The UN Office for the Coordination of Humanitarian Affairs (OCHA) reported that aid workers are being thwarted in their efforts to assist internally displaced persons (IDPs) and other vulnerable groups by the deteriorating security situation, harassment, intimidation and even detention.

Relief providers are further hampered by the difficulty in accessing aid supplies in Mogadishu because of the military’s presence and activities.

“These incidents compromise the independent and impartial nature of the humanitarian response,” said Mr. Holmes. “Indeed, they are paralyzing the response.”

Violence in the capital has increased since the Transitional Federal Government (TFG), backed by Ethiopian forces, dislodged the Union of Islamic Courts (UIC) from Mogadishu and much of the rest of the country at the end of last year. Mortar rounds and other fire have since killed many civilians in residential areas and settlements housing 250,000 internally displaced persons (IDPs).

Southern and central portions of the country have been hard hit by unprecedented droughts, flooding and three waves of intense fighting within the last year, further compounding the critical humanitarian situation in the country.

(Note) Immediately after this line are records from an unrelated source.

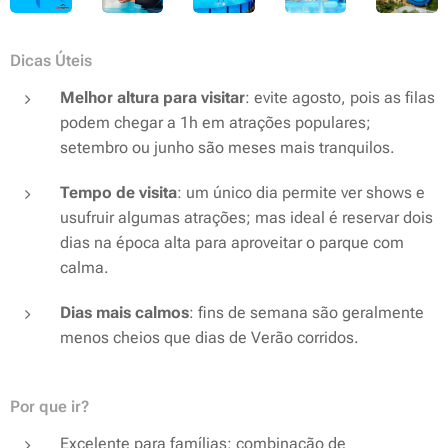
Dicas Úteis
Melhor altura para visitar
: evite agosto, pois as filas
podem chegar a 1h em atrações populares;
setembro ou junho são meses mais tranquilos.
Tempo de visita
: um único dia permite ver shows e
usufruir algumas atrações; mas ideal é reservar dois
dias na época alta para aproveitar o parque com
calma.
Dias mais calmos
: fins de semana são geralmente
menos cheios que dias de Verão corridos.
Por que ir?
Excelente para famílias: combinação de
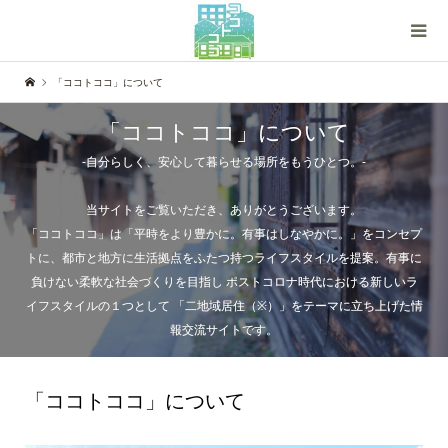
「ココトココ」について
「ココトココ」について
-自分らしく、安心して暮らせる場所をもうひとつ。-
当サイトをご覧いただき、ありがとうございます。
「ココトココ」は「平時をより豊かに。有事はしなやかに。」をコンセプ
トに、都市と地方に生活拠点をふたつ持つライフスタイルを提案。有事に
負けない柔軟な社会づくりを目指し ポストコロナ時代における新しいラ
イフスタイルの１つとして 「二地域居住（※）」をテーマに立ち上げた情
報交流サイトです。
「ココトココ」について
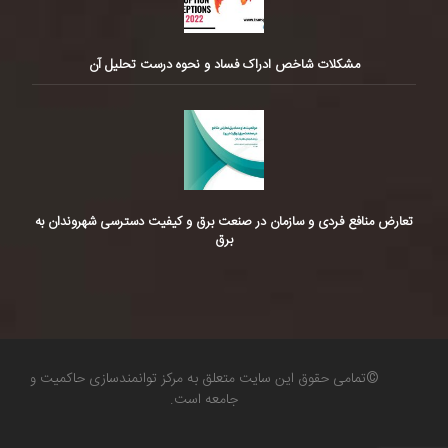
مشکلات شاخص ادراک فساد و نحوه درست تحلیل آن
تعارض منافع فردی و سازمان در صنعت برق و کیفیت دسترسی شهروندان به
برق
©تمامی حقوق این سایت متعلق به مرکز توانمندسازی حاکمیت و
جامعه است.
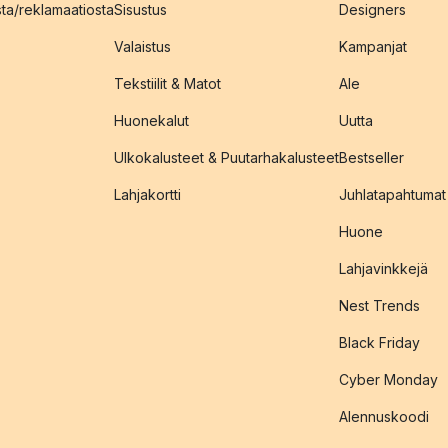
sta/reklamaatiosta
Sisustus
Designers
Valaistus
Kampanjat
Tekstiilit & Matot
Ale
Huonekalut
Uutta
Ulkokalusteet & Puutarhakalusteet
Bestseller
Lahjakortti
Juhlatapahtumat
Huone
Lahjavinkkejä
Nest Trends
Black Friday
Cyber Monday
Alennuskoodi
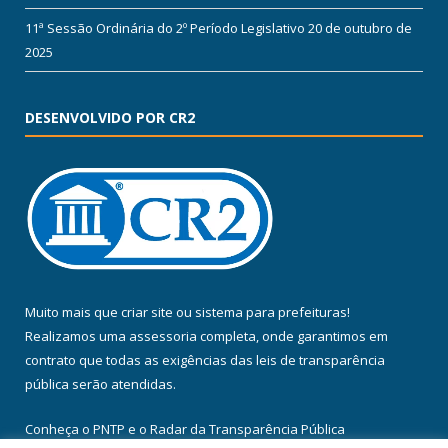
11ª Sessão Ordinária do 2º Período Legislativo
20 de outubro de
2025
DESENVOLVIDO POR CR2
Muito mais que
criar site
ou
sistema para prefeituras
!
Realizamos uma
assessoria
completa, onde garantimos em
contrato que todas as exigências das
leis de transparência
pública
serão atendidas.
Conheça o
PNTP
e o
Radar da Transparência Pública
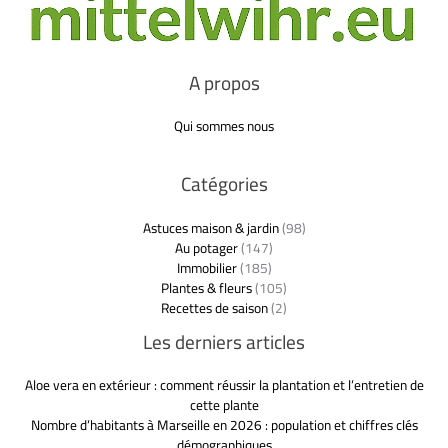
A propos
Qui sommes nous
Catégories
Astuces maison & jardin
(98)
Au potager
(147)
Immobilier
(185)
Plantes & fleurs
(105)
Recettes de saison
(2)
Les derniers articles
Aloe vera en extérieur : comment réussir la plantation et l’entretien de
cette plante
Nombre d’habitants à Marseille en 2026 : population et chiffres clés
démographiques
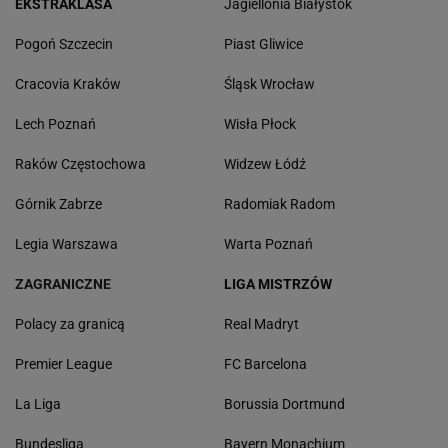
EKSTRAKLASA
Jagiellonia Białystok
Pogoń Szczecin
Piast Gliwice
Cracovia Kraków
Śląsk Wrocław
Lech Poznań
Wisła Płock
Raków Częstochowa
Widzew Łódź
Górnik Zabrze
Radomiak Radom
Legia Warszawa
Warta Poznań
ZAGRANICZNE
LIGA MISTRZÓW
Polacy za granicą
Real Madryt
Premier League
FC Barcelona
La Liga
Borussia Dortmund
Bundesliga
Bayern Monachium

Due to flooding late last year, the east African country also faces an outbreak of acute water diarrhoea, which has affected 400 people so far.

Meanwhile, human trafficking from northern Somalia to Yemen continued in March, with tragic consequences. Since the beginning of this year, at least 200 people have died – some after being thrown overboard by smugglers – in attempting to reach Yemen. According to the UN High Commissioner for Refugees (UNHCR), more than 5,600 people have landed on the Yemeni coast but many others remain missing.